Ida Lee climb down the ladder, still in her field suit, her fingers brown with soil, her French braid tight as the brow above her eyes. She took a false step from the pitch of the pod, almost losing her balance but recovering graceful- her specialty. Working late in the terrarium as usual. Malcom didn’t turn, already knew, and his sister sat the seat beside him, her eyes fixing on her brother’s star, trying to lose herself in the same place. Trying to get lost the way he was.
“What are you doing up?” he asked, eyes on the sky, pupils dilating as warm glow overtook his skin.
She laughed, not looking over, and he knew she was asking the same.
“I couldn’t sleep,” Malcom spoke, his spine liquefying pretty.
“Sleep is for the peaceful.” She spoke without missing a beat, and he wondered if his sister knew that sometimes, sometimes when he needed her reassurance most she scared the adult out of him. The cold in his heart was muted by the chemical, and he knew what she had on her mind.
“My cycle. Malcom we should probably start trying again.”
He felt himself sigh, in spite of autonomic repression, and there it was. There they were. The star outside winking infinity, grinning benevolent at the mess of two humans.

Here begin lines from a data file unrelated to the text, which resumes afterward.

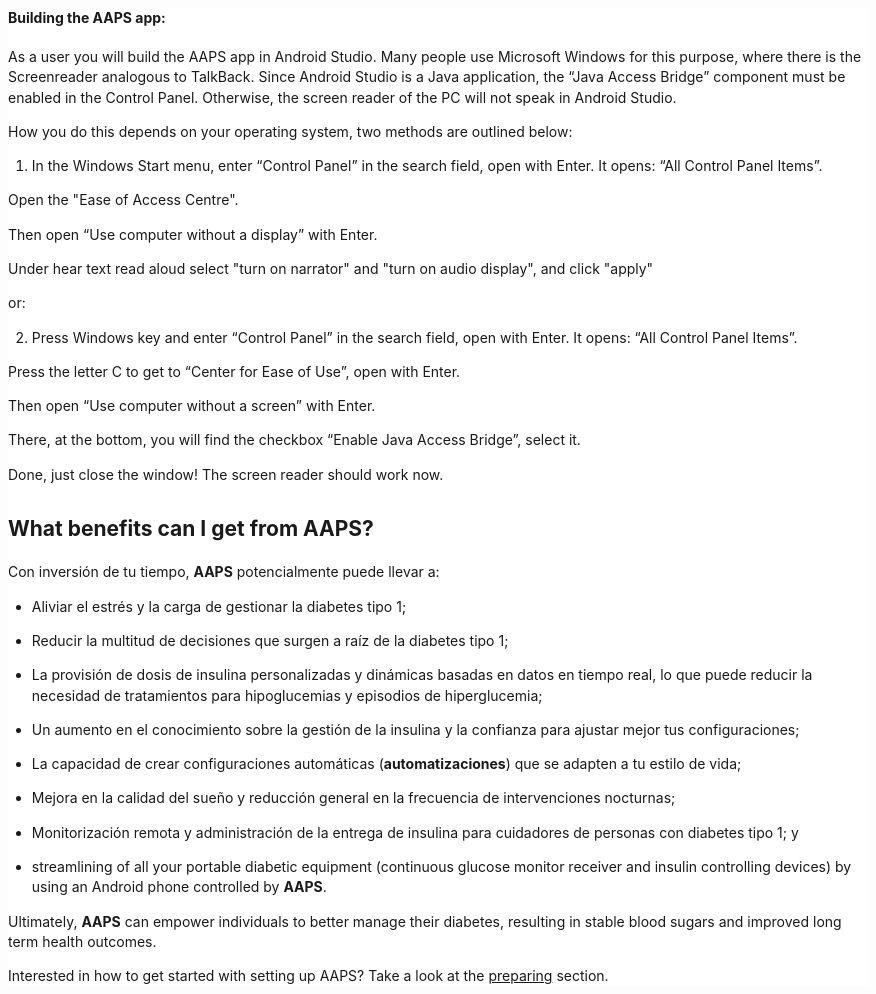 #### Building the AAPS app:
As a user you will build the AAPS app in Android Studio. Many people use Microsoft Windows for this purpose, where there is the Screenreader analogous to TalkBack. Since Android Studio is a Java application, the “Java Access Bridge” component must be enabled in the Control Panel. Otherwise, the screen reader of the PC will not speak in Android Studio.

How you do this depends on your operating system, two methods are outlined below:

1) In the Windows Start menu, enter “Control Panel” in the search field, open with Enter. It opens: “All Control Panel Items”.

Open the "Ease of Access Centre".

Then open “Use computer without a display” with Enter.

Under hear text read aloud select "turn on narrator" and "turn on audio display", and click "apply"

or:

2) Press Windows key and enter “Control Panel” in the search field, open with Enter. It opens: “All Control Panel Items”.

Press the letter C to get to “Center for Ease of Use”, open with Enter.

Then open “Use computer without a screen” with Enter.

There, at the bottom, you will find the checkbox “Enable Java Access Bridge”, select it.

Done, just close the window! The screen reader should work now.



## What benefits can I get from AAPS?

Con inversión de tu tiempo, **AAPS** potencialmente puede llevar a:

- Aliviar el estrés y la carga de gestionar la diabetes tipo 1;

- Reducir la multitud de decisiones que surgen a raíz de la diabetes tipo 1;

- La provisión de dosis de insulina personalizadas y dinámicas basadas en datos en tiempo real, lo que puede reducir la necesidad de tratamientos para hipoglucemias y episodios de hiperglucemia;

- Un aumento en el conocimiento sobre la gestión de la insulina y la confianza para ajustar mejor tus configuraciones;

- La capacidad de crear configuraciones automáticas (**automatizaciones**) que se adapten a tu estilo de vida;

- Mejora en la calidad del sueño y reducción general en la frecuencia de intervenciones nocturnas;

- Monitorización remota y administración de la entrega de insulina para cuidadores de personas con diabetes tipo 1; y

- streamlining of all your portable diabetic equipment (continuous glucose monitor receiver and insulin controlling devices) by using an Android phone controlled by **AAPS**.

Ultimately, **AAPS** can empower individuals to better manage their diabetes, resulting in stable blood sugars and improved long term health outcomes.

Interested in how to get started with setting up AAPS? Take a look at the [preparing](../Getting-Started/PreparingForAaps.md) section.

“You synthesized an opiate, didn’t you?” Her head like a globe on an axis swivel slow to face him now, Malcom shake his head in frustration.
“Do you have to know fucking everything?” He caught Ida’s smile peripheral, mellow somewhat with the passage of light year, short of the beast she could be, used to be, who would have tore him to shreds.
“I know that getting high is not an answer. And it might be time to face the fact that...” She put on the filter. “That it might be more than a habit for you now.”
Captain Malcom Myles, equal part angry and stoned, sighed heavy, his eyes still on the distant light just out of reach. Always out of reach. But no matter how far away, it was there. Right?
“You worried about the hydrocosmus? We’re doing what the department wants us to. We didn’t grow it, we’re not selling it.”
Malcom, numb.
“You worried about the Dark Star? They’re light years back. They’ll never catch up.”
Malcom’s pulse in time with his star now... surging slow, bound to one another’s gravity. Sometimes Ida doesn’t help.
“Even if they do catch up, we have weapons. We can fight-“
“Idalia,” Malcom exhaling, the drug in his system honeymooning with the opioid receptors in his brain, “stop talking.”
So they sat, in silence, watching the star, alone in space together, united in faith, separated by chemical, the rest of the crew sound asleep, the Dark Star breaking space-time patient in steady pursuit, the bales of hydrocosmus in the ship’s hull, the industrial community of Bagada awaiting delivery, the ship’s computer calculating vengeance towards the inefficient mortals on board.
Ida Lee had gotten up from her seat quiet, or maybe Malcom was just too stoned to notice. Now she was sitting on his lap, straddling him, her hot breath in his ear, breast tangible through durable mesh-fabrica, her thighs spread, her hands on his chest. Malcom listened for the sound- the voice- as she kissed his lips, and as he stood up against himself he cursed the drug for not being stronger.